Paintings by Arthur Wellington Fowles
Arthur Wellington Fowles (1815-1883) was a British Master Painter, a well-known marine artist, of George Street, Ryde. He was often to be seen on the pier, or on the shore gathering materials for his paintings, until one fine afternoon he decided to visit Fishbourne in order to make some sketches of the yachts and scenery there, he was accompanied by his 6-year old son. Whilst his father was making a sketch of a yacht, the little fellow lifted up a gun belonging to a mariner close-by, and the gun went off, accidentally hitting Mr. Fowles in the head. A medical man was sent for, but unfortunately nothing could be done. (read more about Mr. Fowles here)
Mr. Fowles reputation as an artist was something more than local, and he was almost universally known amongst yachtsmen. Well acquainted with the sea, Mr. Fowles excelled in portraying the various incidents of yacht races. For facility of execution and correctness of detail he was acknowledged to be without rival in these parts. The qualities were gained, not by academic training, for he was self taught, but by constant observation and study of nature.

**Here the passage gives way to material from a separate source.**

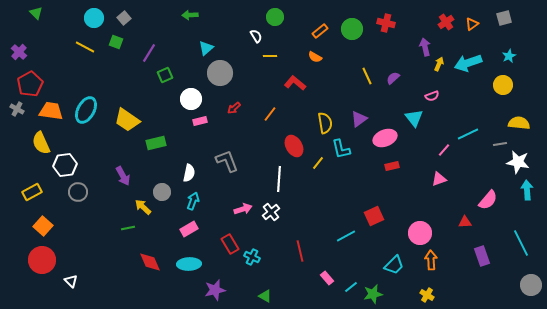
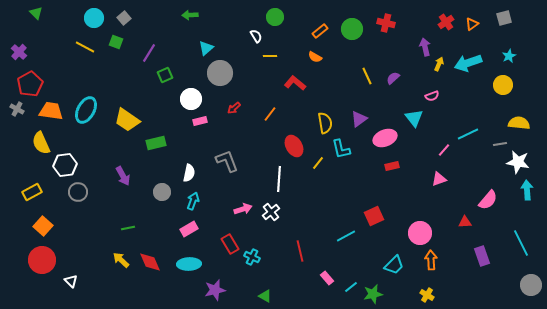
yellow arrow at (143, 207): moved 22 px left, 53 px down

Mr. Fowles aspired to be something more than a mere yacht portrait painter, and under the generous patronage or Mr. Vivian Webber, who gave him many commissions, he was able to execute a number of large pictures, which may be classed as historical, for they aimed to represent events of local interest. Some of these adorned the Town Hall at Ryde, and others were hung at Newport, Southampton, Portsmouth, Shanklin, and other places. The best of them was judged to be “The Cambria winning the Town Cup.” Also well praised was “The Laying of the Atlantic Cable.”
The style of the paintings is easily recognisable, some have been purchased by collectors abroad. A few still remain in the local area, and were on display at Northwood House for a while. Two of his large seascapes were lost in the fire on June 1933 at the Town Hall. At least one, is kept in store by the IW Council owing to it being slightly damaged (photo left). There may be others in store. His major works are at the National Maritime Museum. Printmaker T. G. Dutton produced many of his works as lithographs.